### Task to carry out
Within the material below, filter for lines that hold the word "freshened".

---

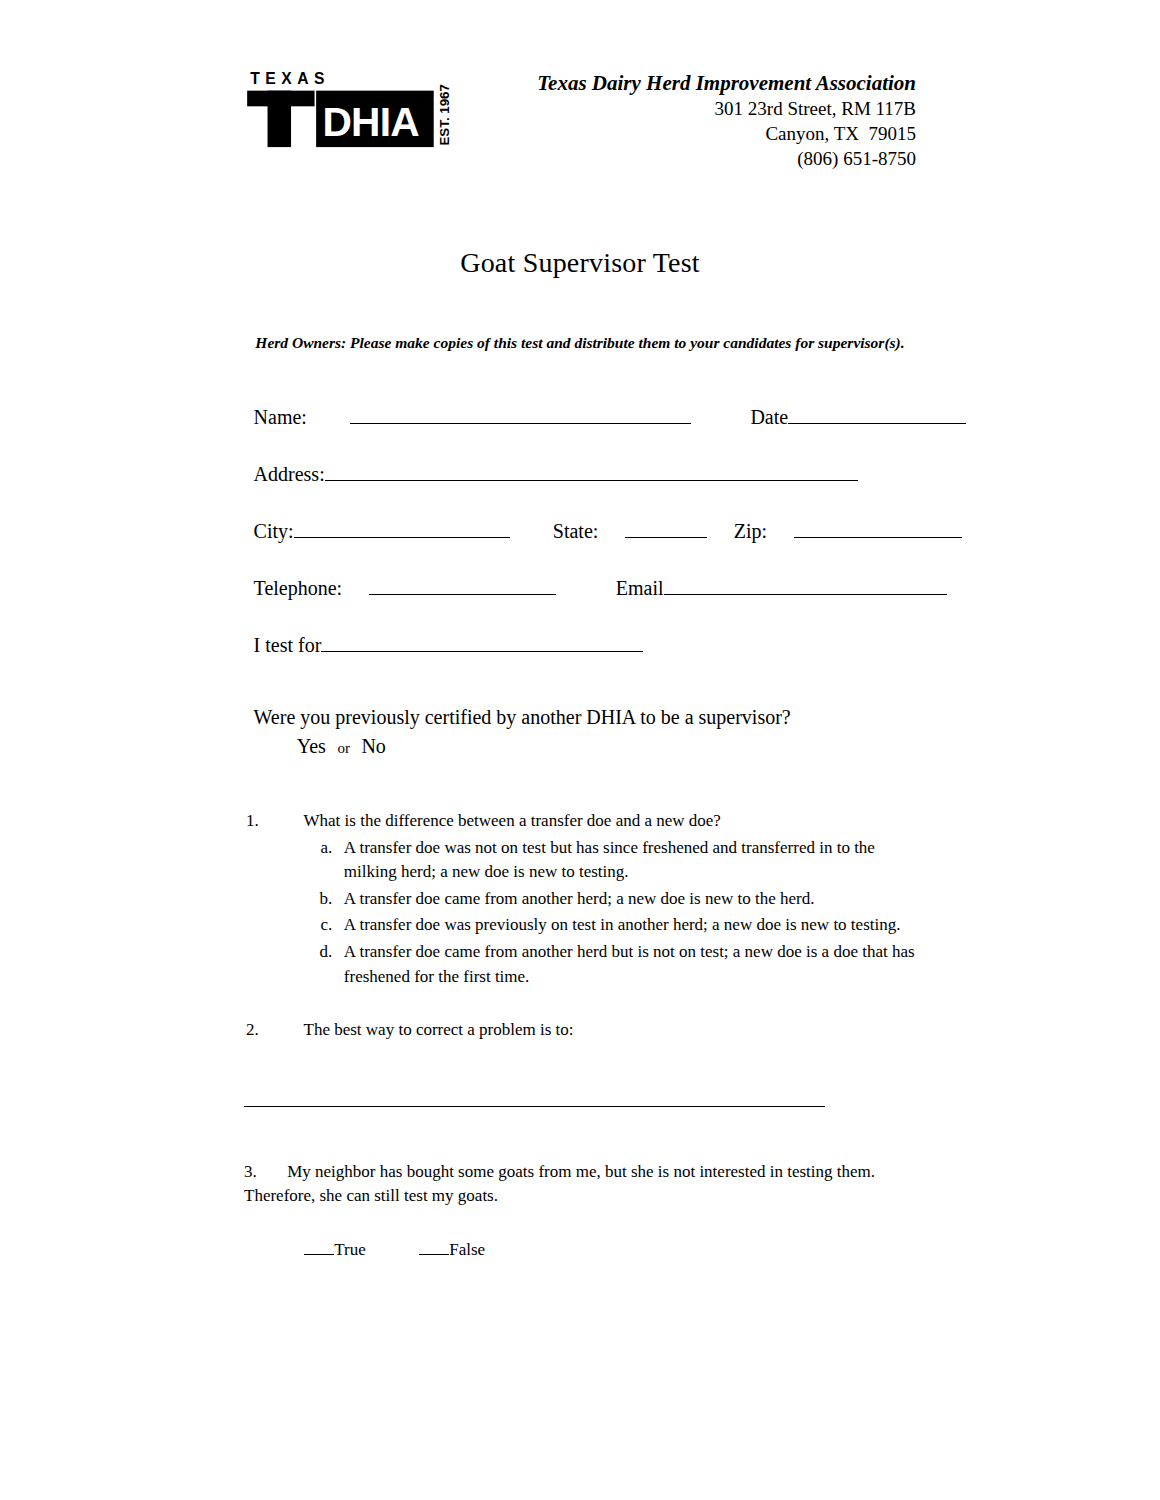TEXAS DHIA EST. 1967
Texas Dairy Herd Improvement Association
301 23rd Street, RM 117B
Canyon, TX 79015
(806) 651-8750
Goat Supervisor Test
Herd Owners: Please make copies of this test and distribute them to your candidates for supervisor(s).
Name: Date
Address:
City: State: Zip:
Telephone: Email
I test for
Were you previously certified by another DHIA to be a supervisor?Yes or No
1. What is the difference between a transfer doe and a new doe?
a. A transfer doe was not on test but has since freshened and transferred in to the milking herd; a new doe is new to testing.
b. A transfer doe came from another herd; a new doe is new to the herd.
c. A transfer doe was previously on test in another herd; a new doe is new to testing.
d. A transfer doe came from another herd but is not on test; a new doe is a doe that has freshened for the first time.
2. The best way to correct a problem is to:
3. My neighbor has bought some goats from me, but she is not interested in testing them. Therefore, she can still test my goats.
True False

---

### Exercise output
a. A transfer doe was not on test but has since freshened and transferred in to the milking herd; a new doe is new to testing.
d. A transfer doe came from another herd but is not on test; a new doe is a doe that has freshened for the first time.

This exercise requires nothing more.